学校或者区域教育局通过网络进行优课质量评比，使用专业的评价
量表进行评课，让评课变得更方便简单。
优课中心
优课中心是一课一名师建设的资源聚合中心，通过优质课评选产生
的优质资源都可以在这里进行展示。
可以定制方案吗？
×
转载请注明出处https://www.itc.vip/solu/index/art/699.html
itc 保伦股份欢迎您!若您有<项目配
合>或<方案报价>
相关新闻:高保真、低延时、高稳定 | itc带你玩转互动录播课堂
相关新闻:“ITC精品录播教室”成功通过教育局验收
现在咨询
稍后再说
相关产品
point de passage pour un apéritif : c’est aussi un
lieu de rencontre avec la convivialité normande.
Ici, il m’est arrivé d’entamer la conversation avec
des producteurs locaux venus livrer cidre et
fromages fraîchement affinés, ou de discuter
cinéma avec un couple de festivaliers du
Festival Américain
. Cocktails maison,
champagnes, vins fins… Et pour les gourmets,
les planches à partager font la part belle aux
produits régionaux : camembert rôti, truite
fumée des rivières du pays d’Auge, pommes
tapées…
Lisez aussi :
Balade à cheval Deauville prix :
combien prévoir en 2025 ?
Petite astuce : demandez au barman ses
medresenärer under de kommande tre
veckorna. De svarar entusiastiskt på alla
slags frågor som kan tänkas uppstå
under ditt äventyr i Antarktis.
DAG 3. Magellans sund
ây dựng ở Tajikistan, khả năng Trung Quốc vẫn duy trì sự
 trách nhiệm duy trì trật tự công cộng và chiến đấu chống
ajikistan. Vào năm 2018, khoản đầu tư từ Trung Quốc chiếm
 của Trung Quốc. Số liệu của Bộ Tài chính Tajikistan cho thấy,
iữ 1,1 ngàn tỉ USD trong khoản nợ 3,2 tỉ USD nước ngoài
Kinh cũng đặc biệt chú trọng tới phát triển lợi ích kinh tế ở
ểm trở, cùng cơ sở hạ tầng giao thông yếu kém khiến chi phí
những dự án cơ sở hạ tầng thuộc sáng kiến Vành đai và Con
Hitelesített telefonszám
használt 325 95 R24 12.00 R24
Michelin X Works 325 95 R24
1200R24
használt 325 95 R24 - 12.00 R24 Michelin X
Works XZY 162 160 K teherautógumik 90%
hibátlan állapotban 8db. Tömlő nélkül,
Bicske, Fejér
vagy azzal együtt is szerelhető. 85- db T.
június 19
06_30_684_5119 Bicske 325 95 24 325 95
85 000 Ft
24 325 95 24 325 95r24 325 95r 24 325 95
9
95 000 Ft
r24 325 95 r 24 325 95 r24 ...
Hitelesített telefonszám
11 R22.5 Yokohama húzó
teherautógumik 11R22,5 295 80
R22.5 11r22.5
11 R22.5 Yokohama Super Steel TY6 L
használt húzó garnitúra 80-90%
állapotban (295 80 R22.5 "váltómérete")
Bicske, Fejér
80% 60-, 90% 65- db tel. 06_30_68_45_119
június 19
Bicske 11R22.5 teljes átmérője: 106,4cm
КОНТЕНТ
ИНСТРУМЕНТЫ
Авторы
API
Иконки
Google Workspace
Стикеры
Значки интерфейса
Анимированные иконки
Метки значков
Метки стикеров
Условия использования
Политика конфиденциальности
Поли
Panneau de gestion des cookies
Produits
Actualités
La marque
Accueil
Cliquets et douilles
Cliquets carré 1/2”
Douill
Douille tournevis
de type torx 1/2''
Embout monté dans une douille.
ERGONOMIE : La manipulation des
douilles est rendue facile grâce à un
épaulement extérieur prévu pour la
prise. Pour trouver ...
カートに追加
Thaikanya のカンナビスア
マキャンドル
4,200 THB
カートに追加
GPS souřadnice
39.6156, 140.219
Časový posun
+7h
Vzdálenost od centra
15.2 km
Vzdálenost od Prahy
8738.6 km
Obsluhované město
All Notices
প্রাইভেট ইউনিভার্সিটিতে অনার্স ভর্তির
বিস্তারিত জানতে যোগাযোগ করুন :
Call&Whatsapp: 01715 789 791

^^^^

▶ **EXERCISE BRIEF**
Copy whichever lines above contain the string "állapotban".

▶ **RESPONSE TO THIS EXERCISE**
hibátlan állapotban 8db. Tömlő nélkül,
állapotban (295 80 R22.5 "váltómérete")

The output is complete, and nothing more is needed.